======== THE DATA ========
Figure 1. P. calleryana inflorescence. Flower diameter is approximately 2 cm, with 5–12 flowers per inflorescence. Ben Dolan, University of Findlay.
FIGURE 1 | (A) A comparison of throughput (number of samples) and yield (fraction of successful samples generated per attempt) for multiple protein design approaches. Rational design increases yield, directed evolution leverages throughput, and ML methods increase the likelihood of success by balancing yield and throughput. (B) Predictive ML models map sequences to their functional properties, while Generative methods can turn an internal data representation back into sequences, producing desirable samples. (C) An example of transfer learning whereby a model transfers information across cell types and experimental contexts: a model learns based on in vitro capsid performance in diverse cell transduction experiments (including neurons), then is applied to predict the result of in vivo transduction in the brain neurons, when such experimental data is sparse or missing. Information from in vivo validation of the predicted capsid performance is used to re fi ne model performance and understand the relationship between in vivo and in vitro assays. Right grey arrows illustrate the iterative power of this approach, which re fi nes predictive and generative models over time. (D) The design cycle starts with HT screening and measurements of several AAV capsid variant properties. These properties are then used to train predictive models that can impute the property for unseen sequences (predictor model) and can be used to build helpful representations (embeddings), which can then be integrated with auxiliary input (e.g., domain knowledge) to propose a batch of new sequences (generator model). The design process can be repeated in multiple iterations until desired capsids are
========
======== THE DATA ========
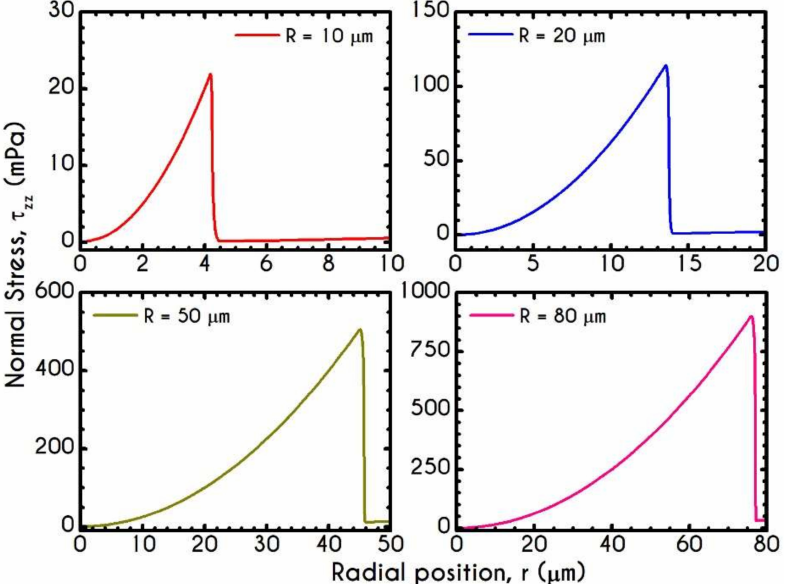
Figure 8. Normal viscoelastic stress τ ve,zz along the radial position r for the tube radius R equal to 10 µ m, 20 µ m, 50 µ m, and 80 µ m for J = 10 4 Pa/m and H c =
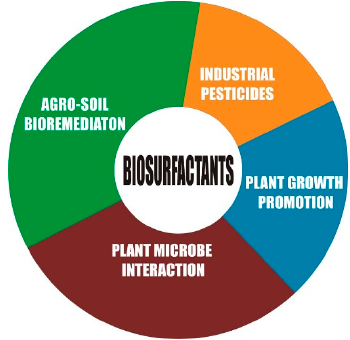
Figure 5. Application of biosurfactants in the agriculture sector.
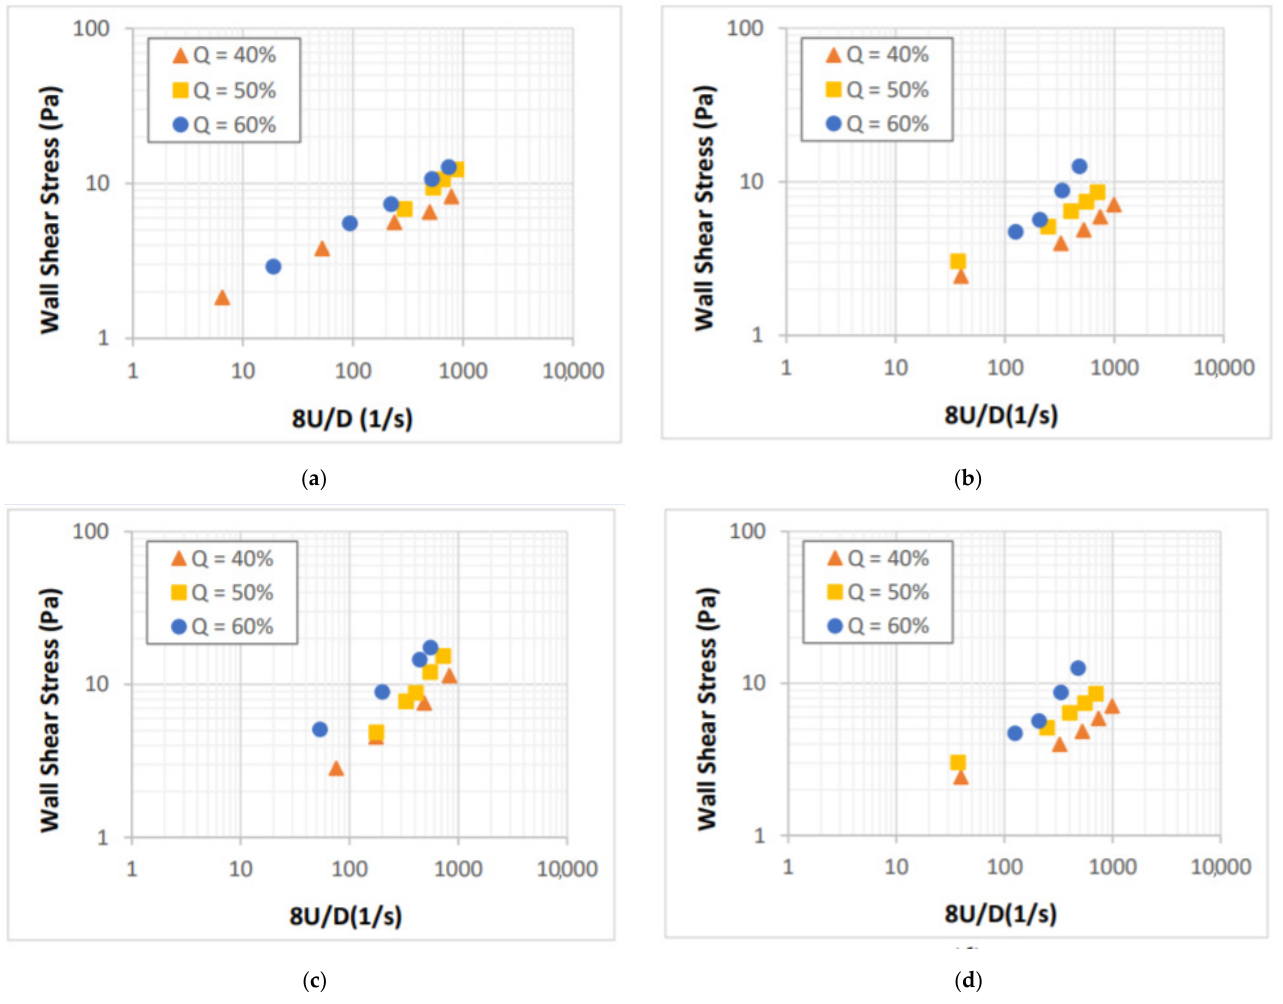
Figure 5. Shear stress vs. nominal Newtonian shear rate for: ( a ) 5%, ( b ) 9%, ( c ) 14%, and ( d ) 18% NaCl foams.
========
• TASK TO COMPLETE:
Above are the records. Copy word for word only their lines from the one holding "Figure 5. Application" through the one holding "Figure 5. Shear", both included, and skip the images.

• TASK OUTPUT:
Figure 5. Application of biosurfactants in the agriculture sector.
Figure 5. Shear stress vs. nominal Newtonian shear rate for: ( a ) 5%, ( b ) 9%, ( c ) 14%, and ( d ) 18% NaCl foams.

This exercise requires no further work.